Bowers, chief scientist at the Neil A. Armstrong Flight Research Center in Edwards, Calif., had a rapt audience – roughly a dozen sixth- through 12th-graders from Pathways Academy.
The private, nonprofit school at 1776 Montano NW enrolls 21 K-12 students with autism and other special needs.
Bowers stopped by on Tuesday morning as part of an eight-school educational tour meant to inspire the next generation to explore careers in science and engineering.
Over two days, Bowers will visit elementary, middle and high schools in Albuquerque and Rio Rancho, as well as the University of New Mexico and Central New Mexico Community College.
His presentation covers a variety of cutting-edge technologies, including Mars spacecraft, supersonic passenger jets and delivery drones.
“This is a plane you could work on,” Bowers told the students, pointing to an artist’s concept of the Low Boom Flight Demonstration Quiet Supersonic Transport, a $20-million project scheduled for test flights in 2021.
During his roughly 35 years at NASA, Bowers has helped many young scientists and engineers launch their careers – often through internships with the agency.
A number of Bowers’ students worked on the Cassini spacecraft’s landmark mission to Saturn and its moons.
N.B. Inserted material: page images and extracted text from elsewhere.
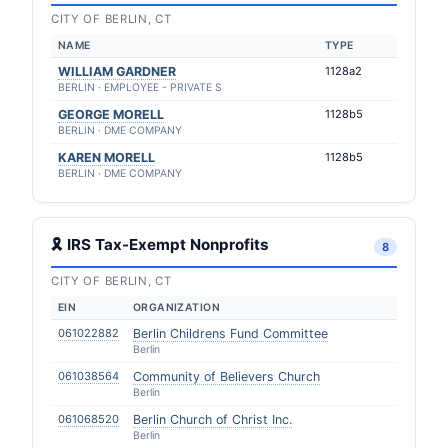
CITY OF BERLIN, CT
NAME
TYPE
WILLIAM GARDNER
1128a2
BERLIN · EMPLOYEE - PRIVATE S
GEORGE MORELL
1128b5
BERLIN · DME COMPANY
KAREN MORELL
1128b5
BERLIN · DME COMPANY
🎗 IRS Tax-Exempt Nonprofits
8
CITY OF BERLIN, CT
EIN
ORGANIZATION
061022882
Berlin Childrens Fund Committee
Berlin
061038564
Community of Believers Church
Berlin
061068520
Berlin Church of Christ Inc.
Berlin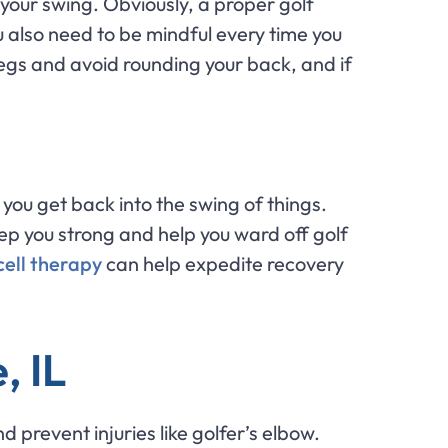
your swing. Obviously, a proper golf
ou also need to be mindful every time you
legs and avoid rounding your back, and if
you get back into the swing of things.
ep you strong and help you ward off golf
ell therapy
can help expedite recovery
, IL
 prevent injuries like golfer’s elbow.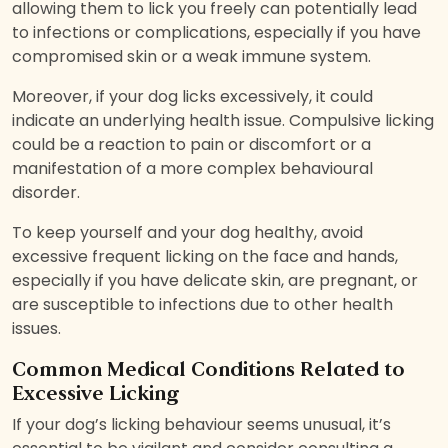
allowing them to lick you freely can potentially lead
to infections or complications, especially if you have
compromised skin or a weak immune system.
Moreover, if your dog licks excessively, it could
indicate an underlying health issue. Compulsive licking
could be a reaction to pain or discomfort or a
manifestation of a more complex behavioural
disorder.
To keep yourself and your dog healthy, avoid
excessive frequent licking on the face and hands,
especially if you have delicate skin, are pregnant, or
are susceptible to infections due to other health
issues.
Common Medical Conditions Related to
Excessive Licking
If your dog’s licking behaviour seems unusual, it’s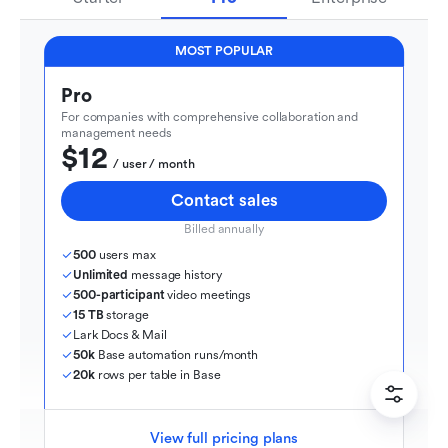
MOST POPULAR
Pro
For companies with comprehensive collaboration and 
management needs
$12
  / user / month
Contact sales
Billed annually
500
 users max
Unlimited
 message history
500-participant
 video meetings
15 TB
 storage
Lark Docs & Mail
50k
 Base automation runs/month
20k
 rows per table in Base
View full pricing plans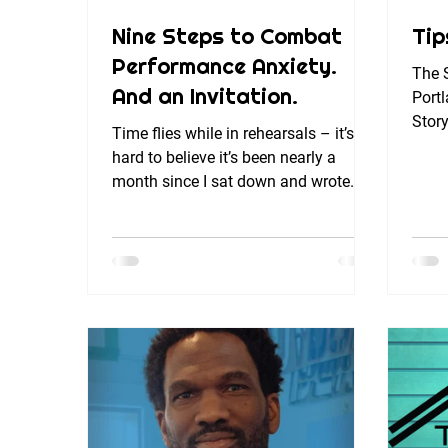
Nine Steps to Combat
Tip
Performance Anxiety.
The S
And an Invitation.
Portl
Story
Time flies while in rehearsals – it’s
lives
hard to believe it’s been nearly a
month since I sat down and wrote
something to share with my...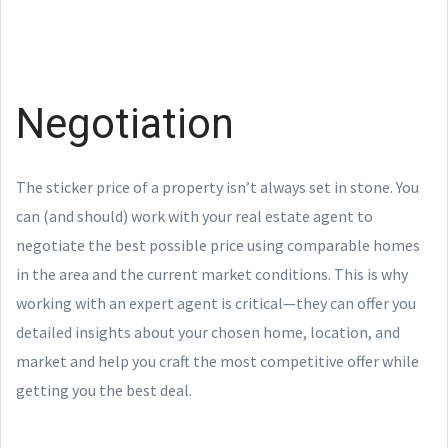
Negotiation
The sticker price of a property isn’t always set in stone. You
can (and should) work with your real estate agent to
negotiate the best possible price using comparable homes
in the area and the current market conditions. This is why
working with an expert agent is critical—they can offer you
detailed insights about your chosen home, location, and
market and help you craft the most competitive offer while
getting you the best deal.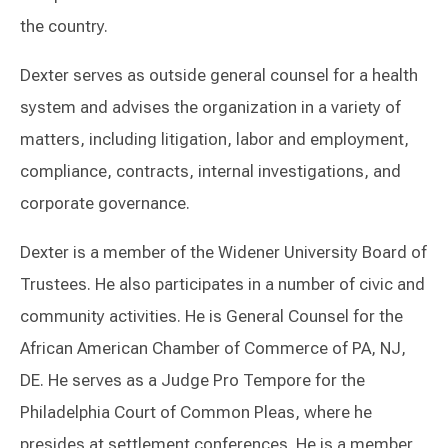
the country.
Dexter serves as outside general counsel for a health
system and advises the organization in a variety of
matters, including litigation, labor and employment,
compliance, contracts, internal investigations, and
corporate governance.
Dexter is a member of the Widener University Board of
Trustees. He also participates in a number of civic and
community activities. He is General Counsel for the
African American Chamber of Commerce of PA, NJ,
DE. He serves as a Judge Pro Tempore for the
Philadelphia Court of Common Pleas, where he
presides at settlement conferences. He is a member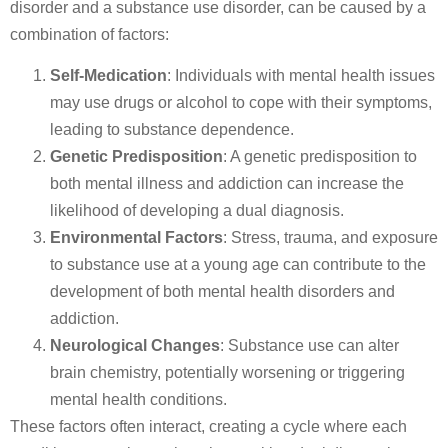
disorder and a substance use disorder, can be caused by a
combination of factors:
Self-Medication
: Individuals with mental health issues
may use drugs or alcohol to cope with their symptoms,
leading to substance dependence.
Genetic Predisposition
: A genetic predisposition to
both mental illness and addiction can increase the
likelihood of developing a dual diagnosis.
Environmental Factors
: Stress, trauma, and exposure
to substance use at a young age can contribute to the
development of both mental health disorders and
addiction.
Neurological Changes
: Substance use can alter
brain chemistry, potentially worsening or triggering
mental health conditions.
These factors often interact, creating a cycle where each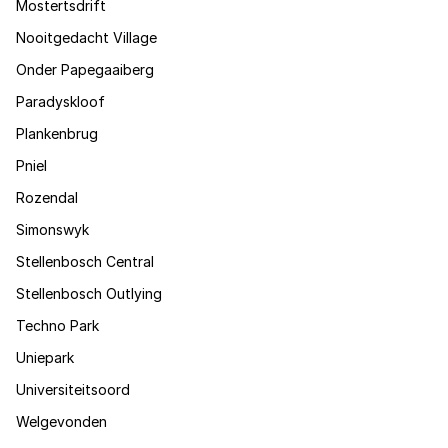
Mostertsdrift
Nooitgedacht Village
Onder Papegaaiberg
Paradyskloof
Plankenbrug
Pniel
Rozendal
Simonswyk
Stellenbosch Central
Stellenbosch Outlying
Techno Park
Uniepark
Universiteitsoord
Welgevonden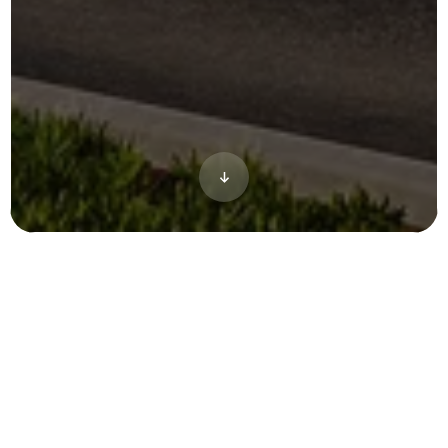
The Arbella at Ashland project gave our
team the opportunity to work on the full
spectrum of our marketing products for an
active adults property. To attract tenants it
was imperative that we not only showed off
the homes, but also shared the community
like the exterior space near the clubhouse,
tennis courts and a cinematic animation.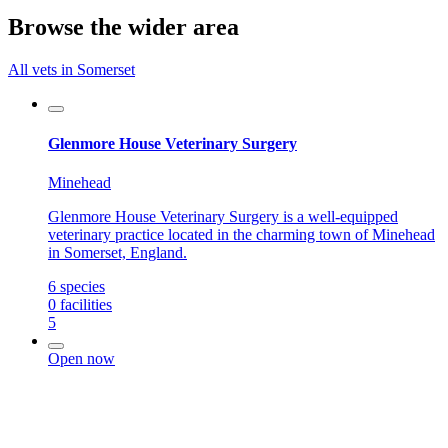
Browse the wider area
All vets in Somerset
Glenmore House Veterinary Surgery
Minehead
Glenmore House Veterinary Surgery is a well-equipped
veterinary practice located in the charming town of Minehead
in Somerset, England.
6
species
0
facilities
5
Open now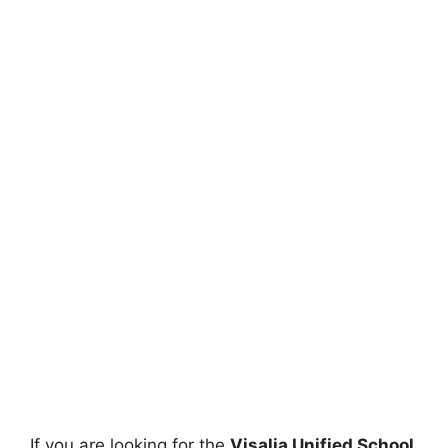
If you are looking for the
Visalia Unified School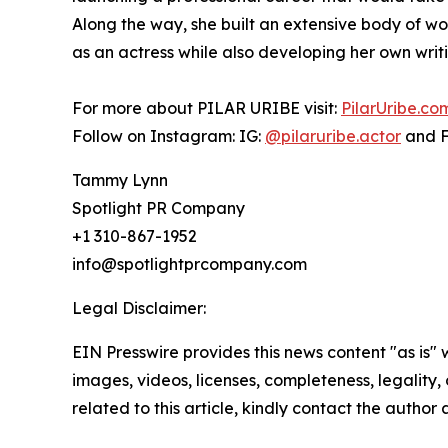
Along the way, she built an extensive body of w
as an actress while also developing her own writi
For more about PILAR URIBE visit:
PilarUribe.co
Follow on Instagram: IG:
@pilaruribe.actor
and 
Tammy Lynn
Spotlight PR Company
+1 310-867-1952
info@spotlightprcompany.com
Legal Disclaimer:
EIN Presswire provides this news content "as is" 
images, videos, licenses, completeness, legality, o
related to this article, kindly contact the author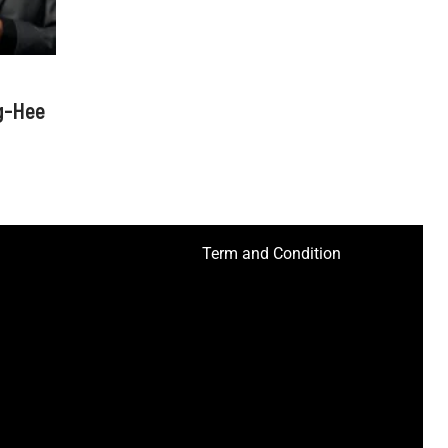
g-Hee
Term and Condition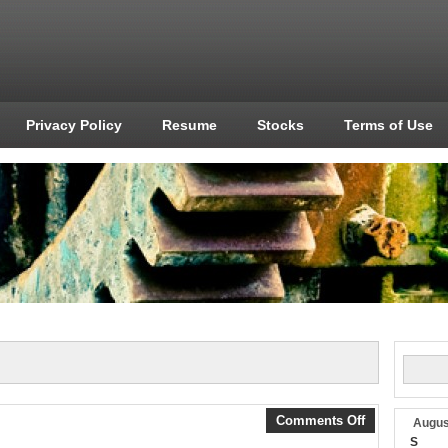
Privacy Policy
Resume
Stocks
Terms of Use
Comments Off
Augus
S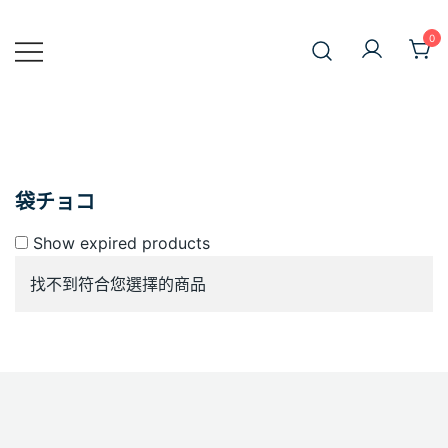
Skip
to
0
JiniusMar
content
Japan Anime Goods Express
袋チョコ
Show expired products
找不到符合您選擇的商品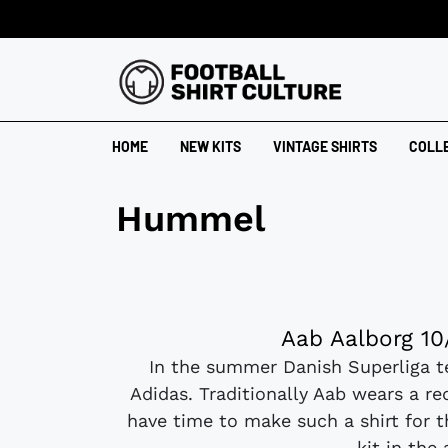
HOME
NEW KITS
VINTAGE SHIRTS
COLL
Hummel
Aab Aalborg 10
In the summer Danish Superliga 
Adidas. Traditionally Aab wears a re
have time to make such a shirt for t
kit in the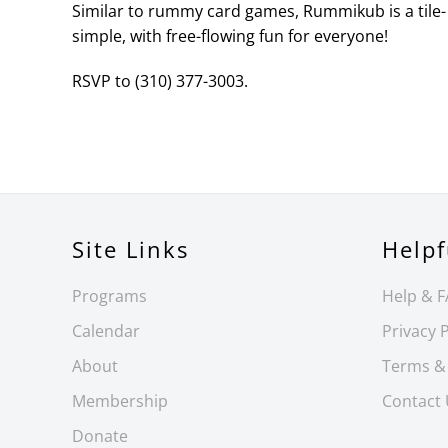
Similar to rummy card games, Rummikub is a tile- 
simple, with free-flowing fun for everyone!
RSVP to (310) 377-3003.
Site Links
Helpf
Programs
Help & 
Calendar
Privacy P
About
Terms &
Membership
Contact
Donate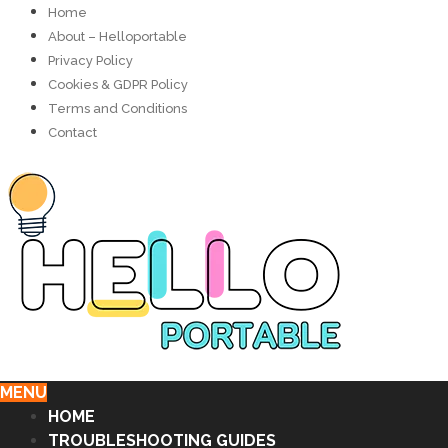
Home
About – Helloportable
Privacy Policy
Cookies & GDPR Policy
Terms and Conditions
Contact
MENU
HOME
TROUBLESHOOTING GUIDES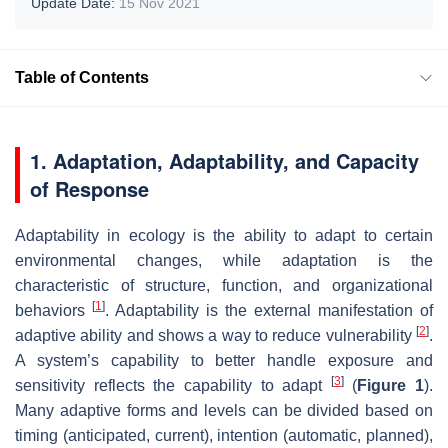
Update Date:
15 Nov 2021
Table of Contents
1. Adaptation, Adaptability, and Capacity
of Response
Adaptability in ecology is the ability to adapt to certain
environmental changes, while adaptation is the
characteristic of structure, function, and organizational
[
1
]
behaviors
. Adaptability is the external manifestation of
[
2
]
adaptive ability and shows a way to reduce vulnerability
.
A system’s capability to better handle exposure and
[
3
]
sensitivity reflects the capability to adapt
(
Figure 1
).
Many adaptive forms and levels can be divided based on
timing (anticipated, current), intention (automatic, planned),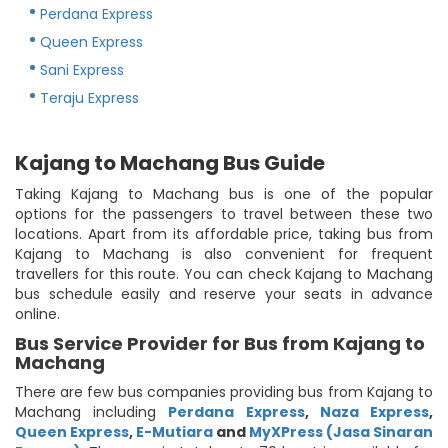
Perdana Express
Queen Express
Sani Express
Teraju Express
Kajang to Machang Bus Guide
Taking Kajang to Machang bus is one of the popular
options for the passengers to travel between these two
locations. Apart from its affordable price, taking bus from
Kajang to Machang is also convenient for frequent
travellers for this route. You can check Kajang to Machang
bus schedule easily and reserve your seats in advance
online.
Bus Service Provider for Bus from Kajang to
Machang
There are few bus companies providing bus from Kajang to
Machang including
Perdana Express
,
Naza Express
,
Queen Express
,
E-Mutiara
and
MyXPress (Jasa Sinaran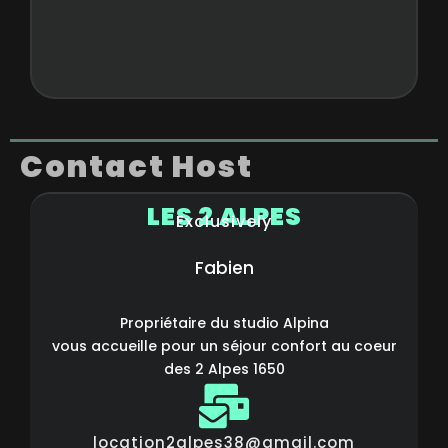
Contact Host
LES 2 ALPES
Exclusively
Fabien
Propriétaire du studio Alpina
vous accueille pour un séjour confort au coeur
des 2 Alpes 1650
location2alpes38@gmail.com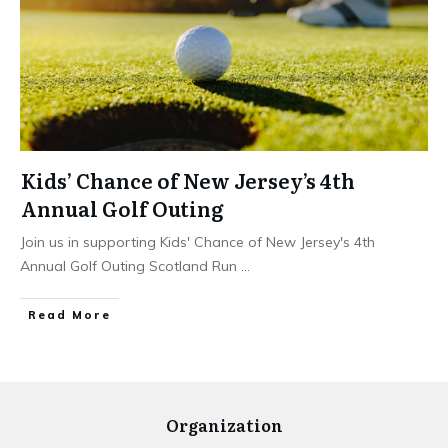
Kids’ Chance of New Jersey’s 4th
Annual Golf Outing
Join us in supporting Kids' Chance of New Jersey's 4th
Annual Golf Outing Scotland Run
...
Read More
Organization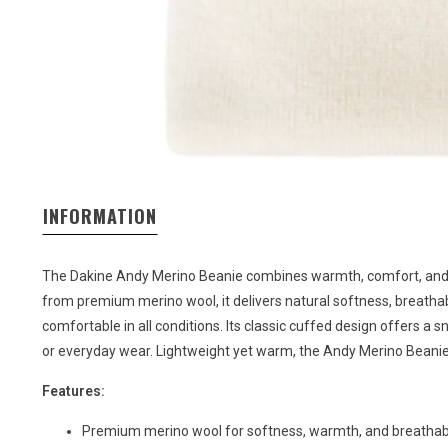
INFORMATION
The Dakine Andy Merino Beanie combines warmth, comfort, and ti
from premium merino wool, it delivers natural softness, breathab
comfortable in all conditions. Its classic cuffed design offers a s
or everyday wear. Lightweight yet warm, the Andy Merino Beanie 
Features:
Premium merino wool for softness, warmth, and breathabi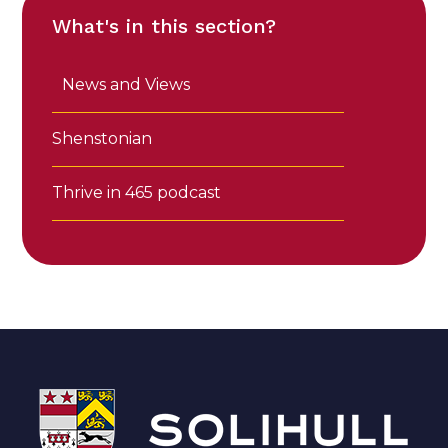
What's in this section?
News and Views
Shenstonian
Thrive in 465 podcast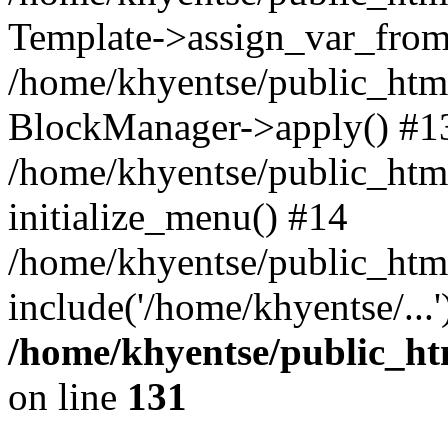
Template->assign_var_from
/home/khyentse/public_html
BlockManager->apply() #1
/home/khyentse/public_html
initialize_menu() #14
/home/khyentse/public_html
include('/home/khyentse/...
/home/khyentse/public_htm
on line
131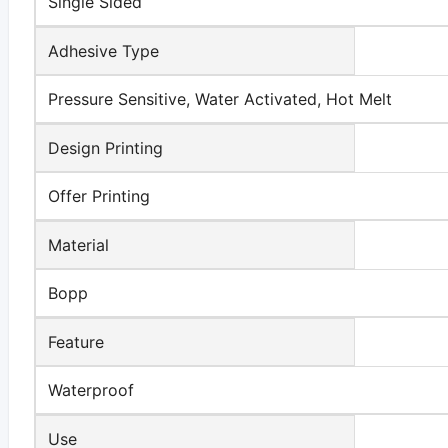
Single Sided
Adhesive Type
Pressure Sensitive, Water Activated, Hot Melt
Design Printing
Offer Printing
Material
Bopp
Feature
Waterproof
Use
A few weeks ago, the Cassini made a scheduled plunge into Saturn, where it was vaporized by the high temperature and pressure, ending nearly 20 years of exploration.
Bowers also shared his personal journey to NASA, which began during his childhood in Southern California.
He discovered a love for airplanes and studied aeronautical engineering at California Polytechnic State University in San Luis Obispo.
In 1982, he joined NASA’s graduate student research program and began rising through the ranks.
He was appointed chief scientist for the Armstrong Flight Research Center in 2014, a role that involves strategic planning for new research efforts, advanced aeronautical designs and space technologies.
Bowers’ top advice for the students: “If you get an opportunity to do something, take it.” Leandro Roybal, 16, said the presentation was inspiring.
The 11th-grader hopes to become an electrical engineer and said it was fascinating to learn more about NASA.
“He talked about a lot I hadn’t heard,” Roybal said.
Pathways Academy Principal Jim Hering said he was honored to have Bowers visit his school.
“We have students who have gone on to pretty interesting things, and the reason people discover those things is because of something like this,” Hering said.